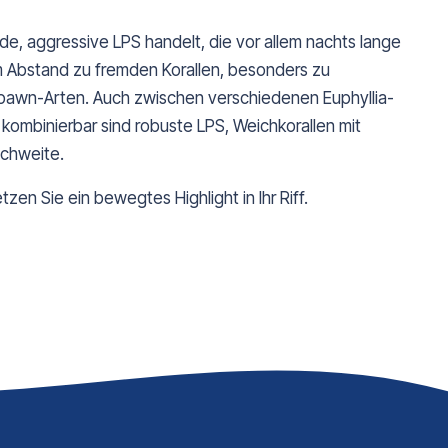
de, aggressive LPS handelt, die vor allem nachts lange
m Abstand zu fremden Korallen, besonders zu
pawn-Arten. Auch zwischen verschiedenen Euphyllia-
kombinierbar sind robuste LPS, Weichkorallen mit
ichweite.
zen Sie ein bewegtes Highlight in Ihr Riff.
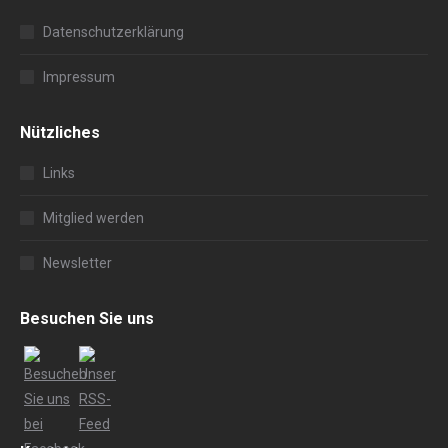
Datenschutzerklärung
Impressum
Nützliches
Links
Mitglied werden
Newsletter
Besuchen Sie uns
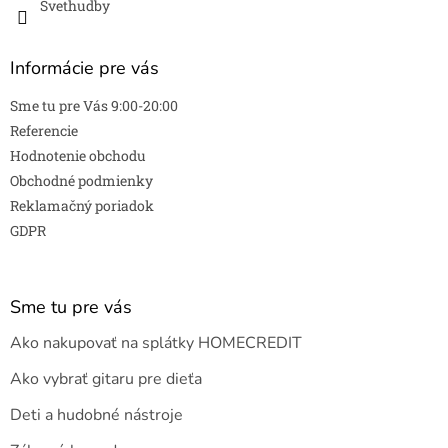
Svethudby
Informácie pre vás
Sme tu pre Vás 9:00-20:00
Referencie
Hodnotenie obchodu
Obchodné podmienky
Reklamačný poriadok
GDPR
Sme tu pre vás
Ako nakupovať na splátky HOMECREDIT
Ako vybrať gitaru pre dieťa
Deti a hudobné nástroje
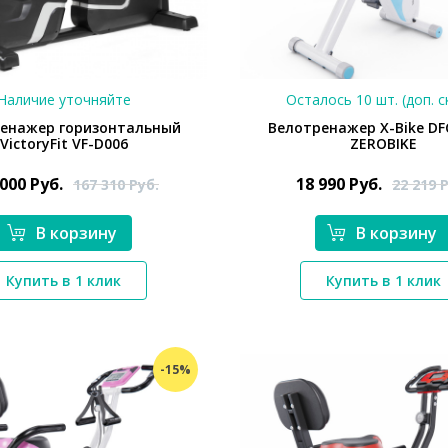
Наличие уточняйте
Осталось 10 шт. (доп. с
енажер горизонтальный
Велотренажер X-Bike DF
VictoryFit VF-D006
ZEROBIKE
 000
Руб.
18 990
Руб.
167 310
Руб.
22 219
Р
В корзину
В корзину
*}
*}
Купить в 1 клик
Купить в 1 клик
-15%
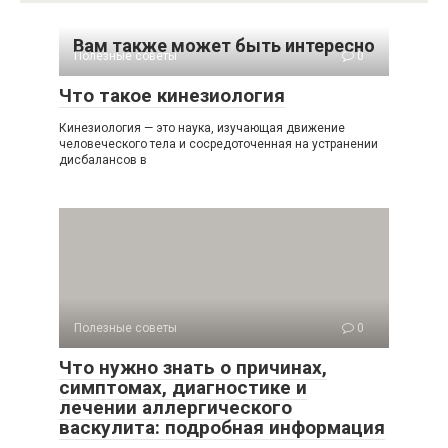
Вам также может быть интересно
Полезные советы
0
Что такое кинезиология
Кинезиология — это наука, изучающая движение
человеческого тела и сосредоточенная на устранении
дисбалансов в
Полезные советы
0
Что нужно знать о причинах,
симптомах, диагностике и
лечении аллергического
васкулита: подробная информация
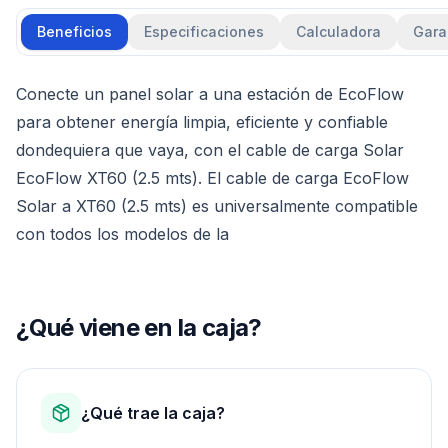
Beneficios
Especificaciones
Calculadora
Gara
Conecte un panel solar a una estación de EcoFlow
para obtener energía limpia, eficiente y confiable
dondequiera que vaya, con el cable de carga Solar
EcoFlow XT60 (2.5 mts). El cable de carga EcoFlow
Solar a XT60 (2.5 mts) es universalmente compatible
con todos los modelos de la
¿Qué viene en la caja?
¿Qué trae la caja?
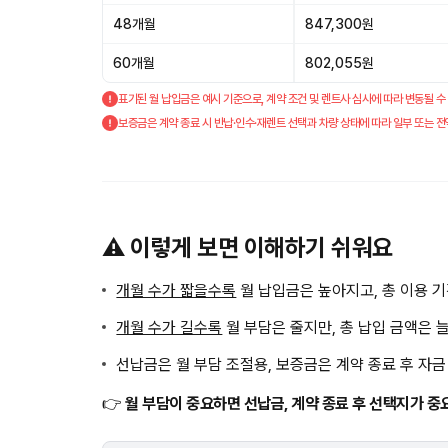
48개월
847,300원
60개월
802,055원
표기된 월 납입금은 예시 기준으로, 계약 조건 및 렌트사 심사에 따라 변동될 수
보증금은 계약 종료 시 반납·인수·재렌트 선택과 차량 상태에 따라 일부 또는 전
⚠️ 이렇게 보면 이해하기 쉬워요
개월 수가 짧을수록
월 납입금은 높아지고, 총 이용 
개월 수가 길수록
월 부담은 줄지만, 총 납입 금액은 
선납금은 월 부담 조절용, 보증금은 계약 종료 후 자
👉
월 부담이 중요하면 선납금, 계약 종료 후 선택지가 중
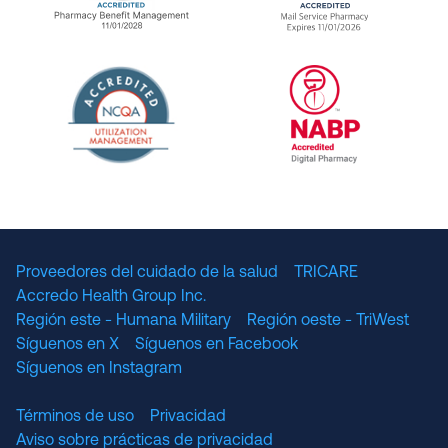
URAC Accredited Pharmacy Benefit Manageme
URAC Accredited 
The National Committee for Quality Assuranc
NABP Accredited
Proveedores del cuidado de la salud
TRICARE
Accredo Health Group Inc.
Región este - Humana Military
Región oeste - TriWest
Síguenos en X
Síguenos en Facebook
Síguenos en Instagram
Términos de uso
Privacidad
Aviso sobre prácticas de privacidad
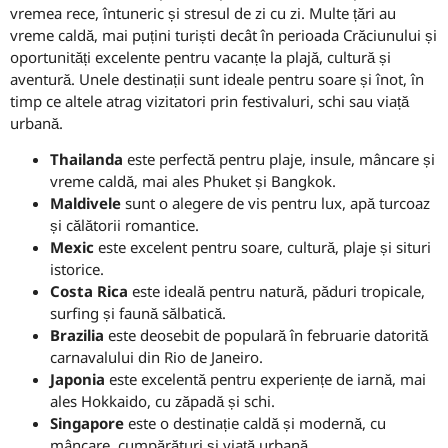
vremea rece, întuneric și stresul de zi cu zi. Multe țări au
vreme caldă, mai puțini turiști decât în perioada Crăciunului și
oportunități excelente pentru vacanțe la plajă, cultură și
aventură. Unele destinații sunt ideale pentru soare și înot, în
timp ce altele atrag vizitatori prin festivaluri, schi sau viață
urbană.
Thailanda
este perfectă pentru plaje, insule, mâncare și
vreme caldă, mai ales Phuket și Bangkok.
Maldivele
sunt o alegere de vis pentru lux, apă turcoaz
și călătorii romantice.
Mexic
este excelent pentru soare, cultură, plaje și situri
istorice.
Costa Rica
este ideală pentru natură, păduri tropicale,
surfing și faună sălbatică.
Brazilia
este deosebit de populară în februarie datorită
carnavalului din Rio de Janeiro.
Japonia
este excelentă pentru experiențe de iarnă, mai
ales Hokkaido, cu zăpadă și schi.
Singapore
este o destinație caldă și modernă, cu
mâncare, cumpărături și viață urbană.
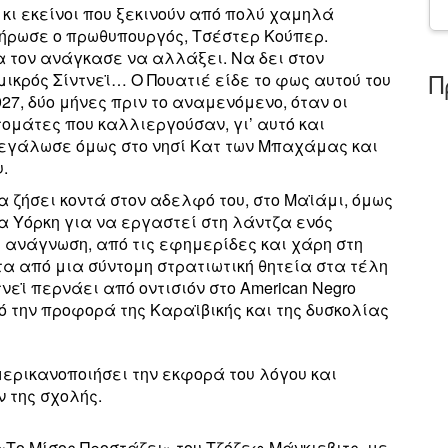
 κι εκείνοι που ξεκινούν από πολύ χαμηλά
ήρωσε ο πρωθυπουργός, Τσέστερ Κούπερ.
α τον ανάγκασε να αλλάξει. Να δει στον
Π
μικρός Σίντνεϊ… Ο Πουατιέ είδε το φως αυτού του
27, δύο μήνες πριν το αναμενόμενο, όταν οι
τομάτες που καλλιεργούσαν, γι’ αυτό και
μεγάλωσε όμως στο νησί Κατ των Μπαχάμας και
.
α ζήσει κοντά στον αδελφό του, στο Μαϊάμι, όμως
α Υόρκη για να εργαστεί στη λάντζα ενός
ι ανάγνωση, από τις εφημερίδες και χάρη στη
α από μια σύντομη στρατιωτική θητεία στα τέλη
τνεϊ περνάει από οντισιόν στο American Negro
ό την προφορά της Καραϊβικής και της δυσκολίας
ερικανοποιήσει την εκφορά του λόγου και
 της σχολής.
 «Το Μίσος Προστάζει» του Τζόζεφ Μάνκιεβιτς, με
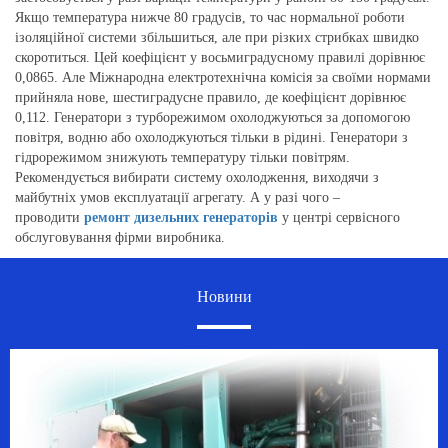
Якщо температура нижче 80 градусів, то час нормальної роботи
ізоляційної системи збільшиться, але при різких стрибках швидко
скоротиться. Цей коефіцієнт у восьмиградусному правилі дорівнює
0,0865. Але Міжнародна електротехнічна комісія за своїми нормами
прийняла нове, шестиградусне правило, де коефіцієнт дорівнює
0,112. Генератори з турборежимом охолоджуються за допомогою
повітря, водню або охолоджуються тільки в рідині. Генератори з
гідрорежимом знижують температуру тільки повітрям.
Рекомендується вибирати систему охолодження, виходячи з
майбутніх умов експлуатації агрегату. А у разі чого –
проводити
ремонт дизельних генераторів
у центрі сервісного
обслуговування фірми виробника.
Новини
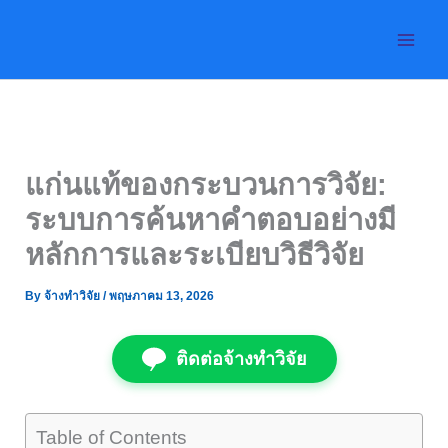
Skip
to
content
แก่นแท้ของกระบวนการวิจัย:
ระบบการค้นหาคำตอบอย่างมี
หลักการและระเบียบวิธีวิจัย
By
จ้างทำวิจัย
/
พฤษภาคม 13, 2026
ติดต่อจ้างทำวิจัย
Table of Contents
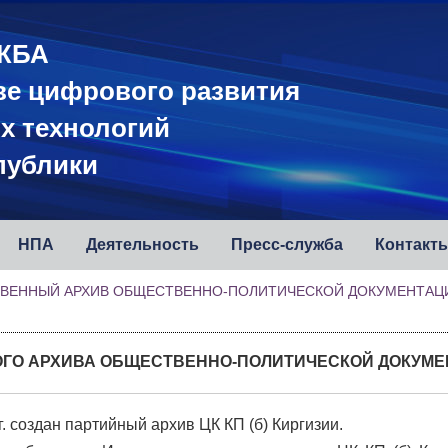
ЖБА
ве цифрового развития
х технологий
публики
НПА
Деятельность
Пресс-служба
Контакт
ВЕННЫЙ АРХИВ ОБЩЕСТВЕННО-ПОЛИТИЧЕСКОЙ ДОКУМЕНТАЦИИ
ГО АРХИВА ОБЩЕСТВЕННО-ПОЛИТИЧЕСКОЙ ДОКУМЕ
. создан партийный архив ЦК КП (б) Киргизии.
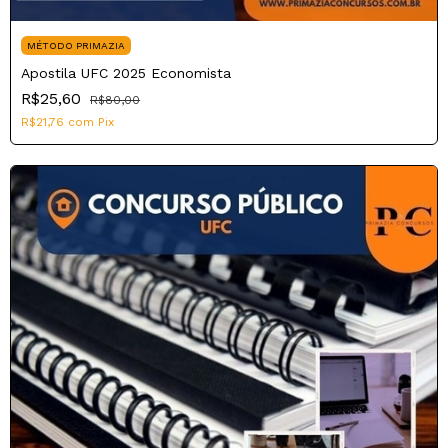
MÉTODO PRIMAZIA
Apostila UFC 2025 Economista
R$25,60
R$80,00
R$21,76
com
Pix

──────

-- Instructions for the task --
Please copy out the text of every record above, keeping each line as it appears and leaving out the pictures.

-- Task result --
de, aggressive LPS handelt, die vor allem nachts lange
m Abstand zu fremden Korallen, besonders zu
pawn-Arten. Auch zwischen verschiedenen Euphyllia-
kombinierbar sind robuste LPS, Weichkorallen mit
ichweite.
zen Sie ein bewegtes Highlight in Ihr Riff.
Datenschutzerklärung
Impressum
Nützliches
Links
Mitglied werden
Newsletter
Besuchen Sie uns
Svethudby
Informácie pre vás
Sme tu pre Vás 9:00-20:00
Referencie
Hodnotenie obchodu
Obchodné podmienky
Reklamačný poriadok
GDPR
Sme tu pre vás
Ako nakupovať na splátky HOMECREDIT
Ako vybrať gitaru pre dieťa
Deti a hudobné nástroje
Наличие уточняйте
Осталось 10 шт. (доп. с
енажер горизонтальный
Велотренажер X-Bike DF
VictoryFit VF-D006
ZEROBIKE
 000
Руб.
18 990
Руб.
167 310
Руб.
22 219
Р
В корзину
В корзину
*}
*}
Купить в 1 клик
Купить в 1 клик
-15%
Вам также может быть интересно
Полезные советы
0
Что такое кинезиология
Кинезиология — это наука, изучающая движение
человеческого тела и сосредоточенная на устранении
дисбалансов в
Полезные советы
0
Что нужно знать о причинах,
симптомах, диагностике и
лечении аллергического
васкулита: подробная информация
Beneficios
Especificaciones
Calculadora
Gara
Conecte un panel solar a una estación de EcoFlow
para obtener energía limpia, eficiente y confiable
dondequiera que vaya, con el cable de carga Solar
EcoFlow XT60 (2.5 mts). El cable de carga EcoFlow
Solar a XT60 (2.5 mts) es universalmente compatible
con todos los modelos de la
¿Qué viene en la caja?
¿Qué trae la caja?
48개월
847,300원
60개월
802,055원
표기된 월 납입금은 예시 기준으로, 계약 조건 및 렌트사 심사에 따라 변동될 수
보증금은 계약 종료 시 반납·인수·재렌트 선택과 차량 상태에 따라 일부 또는 전
⚠️ 이렇게 보면 이해하기 쉬워요
개월 수가 짧을수록
월 납입금은 높아지고, 총 이용 
개월 수가 길수록
월 부담은 줄지만, 총 납입 금액은 
선납금은 월 부담 조절용, 보증금은 계약 종료 후 자
👉
월 부담이 중요하면 선납금, 계약 종료 후 선택지가 중
URAC Accredited Pharmacy Benefit Manageme
URAC Accredited 
The National Committee for Quality Assuranc
NABP Accredited
Proveedores del cuidado de la salud
TRICARE
Accredo Health Group Inc.
Región este - Humana Military
Región oeste - TriWest
Síguenos en X
Síguenos en Facebook
Síguenos en Instagram
Términos de uso
Privacidad
Aviso sobre prácticas de privacidad
vremea rece, întuneric și stresul de zi cu zi. Multe țări au
vreme caldă, mai puțini turiști decât în perioada Crăciunului și
oportunități excelente pentru vacanțe la plajă, cultură și
aventură. Unele destinații sunt ideale pentru soare și înot, în
timp ce altele atrag vizitatori prin festivaluri, schi sau viață
urbană.
Thailanda
este perfectă pentru plaje, insule, mâncare și
vreme caldă, mai ales Phuket și Bangkok.
Maldivele
sunt o alegere de vis pentru lux, apă turcoaz
și călătorii romantice.
Mexic
este excelent pentru soare, cultură, plaje și situri
istorice.
Costa Rica
este ideală pentru natură, păduri tropicale,
surfing și faună sălbatică.
Brazilia
este deosebit de populară în februarie datorită
carnavalului din Rio de Janeiro.
Japonia
este excelentă pentru experiențe de iarnă, mai
ales Hokkaido, cu zăpadă și schi.
Singapore
este o destinație caldă și modernă, cu
mâncare, cumpărături și viață urbană.
 κι εκείνοι που ξεκινούν από πολύ χαμηλά
ήρωσε ο πρωθυπουργός, Τσέστερ Κούπερ.
α τον ανάγκασε να αλλάξει. Να δει στον
Π
μικρός Σίντνεϊ… Ο Πουατιέ είδε το φως αυτού του
27, δύο μήνες πριν το αναμενόμενο, όταν οι
τομάτες που καλλιεργούσαν, γι’ αυτό και
μεγάλωσε όμως στο νησί Κατ των Μπαχάμας και
.
α ζήσει κοντά στον αδελφό του, στο Μαϊάμι, όμως
α Υόρκη για να εργαστεί στη λάντζα ενός
ι ανάγνωση, από τις εφημερίδες και χάρη στη
α από μια σύντομη στρατιωτική θητεία στα τέλη
τνεϊ περνάει από οντισιόν στο American Negro
ό την προφορά της Καραϊβικής και της δυσκολίας
ερικανοποιήσει την εκφορά του λόγου και
 της σχολής.
 «Το Μίσος Προστάζει» του Τζόζεφ Μάνκιεβιτς, με
Якщо температура нижче 80 градусів, то час нормальної роботи
ізоляційної системи збільшиться, але при різких стрибках швидко
скоротиться. Цей коефіцієнт у восьмиградусному правилі дорівнює
0,0865. Але Міжнародна електротехнічна комісія за своїми нормами
прийняла нове, шестиградусне правило, де коефіцієнт дорівнює
0,112. Генератори з турборежимом охолоджуються за допомогою
повітря, водню або охолоджуються тільки в рідині. Генератори з
гідрорежимом знижують температуру тільки повітрям.
Рекомендується вибирати систему охолодження, виходячи з
майбутніх умов експлуатації агрегату. А у разі чого –
проводити
ремонт дизельних генераторів
у центрі сервісного
обслуговування фірми виробника.
Новини
Skip
to
content
แก่นแท้ของกระบวนการวิจัย:
ระบบการค้นหาคำตอบอย่างมี
หลักการและระเบียบวิธีวิจัย
By
จ้างทำวิจัย
/
พฤษภาคม 13, 2026
ติดต่อจ้างทำวิจัย
Table of Contents
ЖБА
ве цифрового развития
х технологий
публики
НПА
Деятельность
Пресс-служба
Контакт
ВЕННЫЙ АРХИВ ОБЩЕСТВЕННО-ПОЛИТИЧЕСКОЙ ДОКУМЕНТАЦИИ
ГО АРХИВА ОБЩЕСТВЕННО-ПОЛИТИЧЕСКОЙ ДОКУМЕ
. создан партийный архив ЦК КП (б) Киргизии.
MÉTODO PRIMAZIA
Apostila UFC 2025 Economista
R$25,60
R$80,00
R$21,76
com
Pix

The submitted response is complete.